What about the workers? Vanstone’s Bulldust Buster: Labor’s Reality Check
“I recently asked for fact sheets in graphic form showing what has happened to my portfolio’s constituency, generally speaking, over the last decade.
“The picture this paints is even clearer, starker and more revealing than I had expected.
“Labor pretends to itself and its supporters that it’s the party of the workers, unemployed and the poor.
“It’s time that Labor, its apparatchiks, supporters and sympathisers had a reality check.
“You don’t have to look far behind the somewhat academic analysis to see the devastating impact, not so much on the figures, but on real people’s lives, of Labor’s economic mismanagement.
“Labor has never understood that our commitment to sound economic management has got little to do with ideology, nothing to do with academia and nothing to do with interest groups. It’s got everything to do with what happens to real people, to workers, to the poor and to people on welfare when the economy is in disarray.

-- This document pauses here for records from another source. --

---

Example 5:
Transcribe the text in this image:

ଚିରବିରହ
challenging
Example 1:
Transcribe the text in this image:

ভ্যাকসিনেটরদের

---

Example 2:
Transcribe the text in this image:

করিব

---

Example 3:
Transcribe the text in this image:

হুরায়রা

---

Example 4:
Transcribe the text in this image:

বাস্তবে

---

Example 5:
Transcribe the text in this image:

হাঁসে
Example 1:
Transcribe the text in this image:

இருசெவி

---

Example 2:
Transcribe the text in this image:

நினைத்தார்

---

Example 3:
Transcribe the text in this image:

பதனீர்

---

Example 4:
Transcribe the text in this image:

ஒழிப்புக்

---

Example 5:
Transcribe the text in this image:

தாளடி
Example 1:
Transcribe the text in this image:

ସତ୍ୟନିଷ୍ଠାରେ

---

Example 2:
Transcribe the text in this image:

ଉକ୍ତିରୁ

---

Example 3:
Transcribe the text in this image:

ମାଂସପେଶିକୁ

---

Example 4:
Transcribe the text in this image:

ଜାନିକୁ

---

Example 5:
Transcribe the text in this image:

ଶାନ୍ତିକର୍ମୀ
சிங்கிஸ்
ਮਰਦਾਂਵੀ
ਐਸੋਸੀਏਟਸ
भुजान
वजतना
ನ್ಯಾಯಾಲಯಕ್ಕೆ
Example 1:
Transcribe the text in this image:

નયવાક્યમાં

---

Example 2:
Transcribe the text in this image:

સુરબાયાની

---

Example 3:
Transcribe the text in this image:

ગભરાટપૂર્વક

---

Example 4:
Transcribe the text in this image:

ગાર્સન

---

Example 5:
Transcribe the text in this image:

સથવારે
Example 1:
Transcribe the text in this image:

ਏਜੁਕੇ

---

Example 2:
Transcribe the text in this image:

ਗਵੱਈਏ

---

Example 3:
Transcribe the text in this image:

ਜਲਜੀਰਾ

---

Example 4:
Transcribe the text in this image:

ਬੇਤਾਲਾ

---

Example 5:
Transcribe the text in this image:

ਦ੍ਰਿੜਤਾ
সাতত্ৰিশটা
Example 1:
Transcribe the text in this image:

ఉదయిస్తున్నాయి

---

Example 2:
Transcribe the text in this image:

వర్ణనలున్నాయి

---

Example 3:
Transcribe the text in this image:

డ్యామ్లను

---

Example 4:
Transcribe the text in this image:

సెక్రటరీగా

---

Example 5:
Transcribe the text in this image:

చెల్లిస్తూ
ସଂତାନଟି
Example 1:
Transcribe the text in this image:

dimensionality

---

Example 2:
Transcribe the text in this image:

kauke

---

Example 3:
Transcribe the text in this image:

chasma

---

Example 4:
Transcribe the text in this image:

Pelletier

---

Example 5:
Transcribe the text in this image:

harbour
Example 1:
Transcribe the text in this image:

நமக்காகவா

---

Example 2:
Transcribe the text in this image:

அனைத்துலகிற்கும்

“Perhaps the coldest bucket of water to be thrown over Labor’s delusion of supporting the workers is the fact that Labor drove the real wages of low income workers down and the Howard government’s economic management has seen the minimum wage increase by over 8% in real terms.

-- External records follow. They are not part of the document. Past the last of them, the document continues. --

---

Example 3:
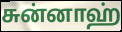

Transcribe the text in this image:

சுன்னாஹ்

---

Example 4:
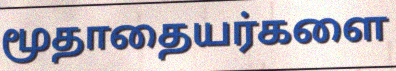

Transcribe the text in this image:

மூதாதையர்களை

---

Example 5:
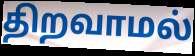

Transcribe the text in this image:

திறவாமல்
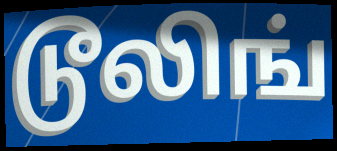
டூலிங்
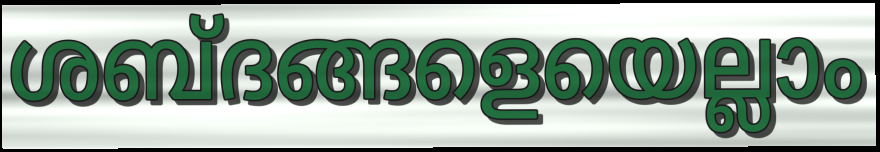
ശബ്ദങ്ങളെയെല്ലാം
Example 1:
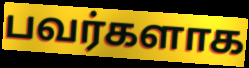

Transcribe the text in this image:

பவர்களாக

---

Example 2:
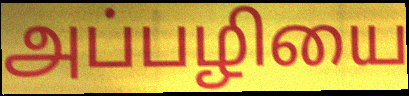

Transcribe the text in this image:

அப்பழியை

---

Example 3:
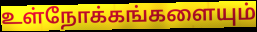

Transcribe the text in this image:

உள்நோக்கங்களையும்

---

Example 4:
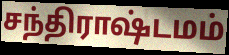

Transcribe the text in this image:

சந்திராஷ்டமம்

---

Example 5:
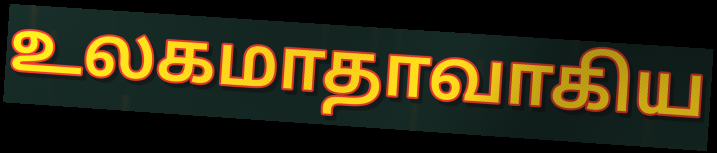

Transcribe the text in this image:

உலகமாதாவாகிய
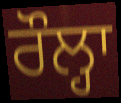
ਰੌਲ੍ਹਾ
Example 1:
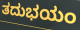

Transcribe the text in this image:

ತದುಭಯಂ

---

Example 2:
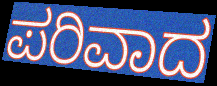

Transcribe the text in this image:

ಪರಿವಾದ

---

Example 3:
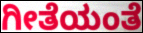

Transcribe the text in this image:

ಗೀತೆಯಂತೆ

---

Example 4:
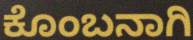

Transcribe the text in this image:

ಕೊಂಬನಾಗಿ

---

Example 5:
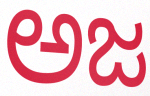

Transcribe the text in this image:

ಅಜ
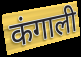
कंगाली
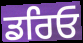
ਡਰਿਓ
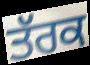
ਤੱਰਕ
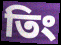
তিং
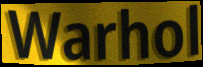
Warhol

“The odious and contemptible fact is that Labor shamelessly boasted about the decline in real minimum wages.
“As unpalatable, undigestible and unattractive as it may be to Labor, each page tells a particular story over the past decade. They tell the plain, simple facts with no bulldust.

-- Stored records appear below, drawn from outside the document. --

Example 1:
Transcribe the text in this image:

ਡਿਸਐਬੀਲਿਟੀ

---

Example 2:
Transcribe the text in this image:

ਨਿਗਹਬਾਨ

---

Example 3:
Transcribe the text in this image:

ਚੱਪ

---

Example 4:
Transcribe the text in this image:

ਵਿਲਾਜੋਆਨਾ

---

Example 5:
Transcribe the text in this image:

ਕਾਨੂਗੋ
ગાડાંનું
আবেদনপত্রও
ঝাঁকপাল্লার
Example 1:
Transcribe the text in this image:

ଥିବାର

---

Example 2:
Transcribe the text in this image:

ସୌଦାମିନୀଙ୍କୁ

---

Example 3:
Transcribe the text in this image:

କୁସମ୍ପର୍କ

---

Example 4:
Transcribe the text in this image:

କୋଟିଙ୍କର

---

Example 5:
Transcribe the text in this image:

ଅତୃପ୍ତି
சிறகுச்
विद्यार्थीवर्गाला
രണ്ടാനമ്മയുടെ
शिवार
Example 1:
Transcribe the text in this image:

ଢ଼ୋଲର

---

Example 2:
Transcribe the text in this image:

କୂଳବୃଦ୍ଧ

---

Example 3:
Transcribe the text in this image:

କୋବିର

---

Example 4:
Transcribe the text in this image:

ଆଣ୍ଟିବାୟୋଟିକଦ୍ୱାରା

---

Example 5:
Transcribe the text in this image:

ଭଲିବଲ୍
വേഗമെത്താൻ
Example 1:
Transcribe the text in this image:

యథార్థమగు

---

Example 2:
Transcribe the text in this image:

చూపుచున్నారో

- Over 830,000 more people in paid work – compared with nearly a million unemployed under Labor’s recession “we had to have”.
- The real wages of the lowest paid workers have increased by over 8% under us. This compares with a decline in real minimum wages of around 5% during Labor’s term.
- More part time jobs in the economy and there is more government assistance with child care costs. This means that women, in particular, who want to work part time and raise their children have greater flexibility and choice.
- Compared with Labor’s punitive peak interest rates of 17%, borrowers with a $100,000 mortgage are now saving $744 per month.
- Government debt levels are historically low. The savings on interest payments means that much more can be spent on health, education, defence and welfare.
- Fewer families on welfare payments, more families being assisted with child care and more sole parents in work. This means that more children are now growing up in households where at least one parent has a job.
- More young people studying and working, and fewer unemployed. We have increased apprenticeships and traineeships by 79% since 1996.
- The value of the pension has increased in real terms under the Howard government, unlike Labor who did little more than match the inflation rate (CPI) since 1990.
- There has been no significant change in income shares over the five years of the Coalition government. The rich are not getting richer at the expense of the poor.
“Australians traditionally believe in a “fair go”. The Howard government has delivered a fair go to working men and women. We have rewarded work and we have rewarded families who are raising their children, buying their home and want to pay less income tax”.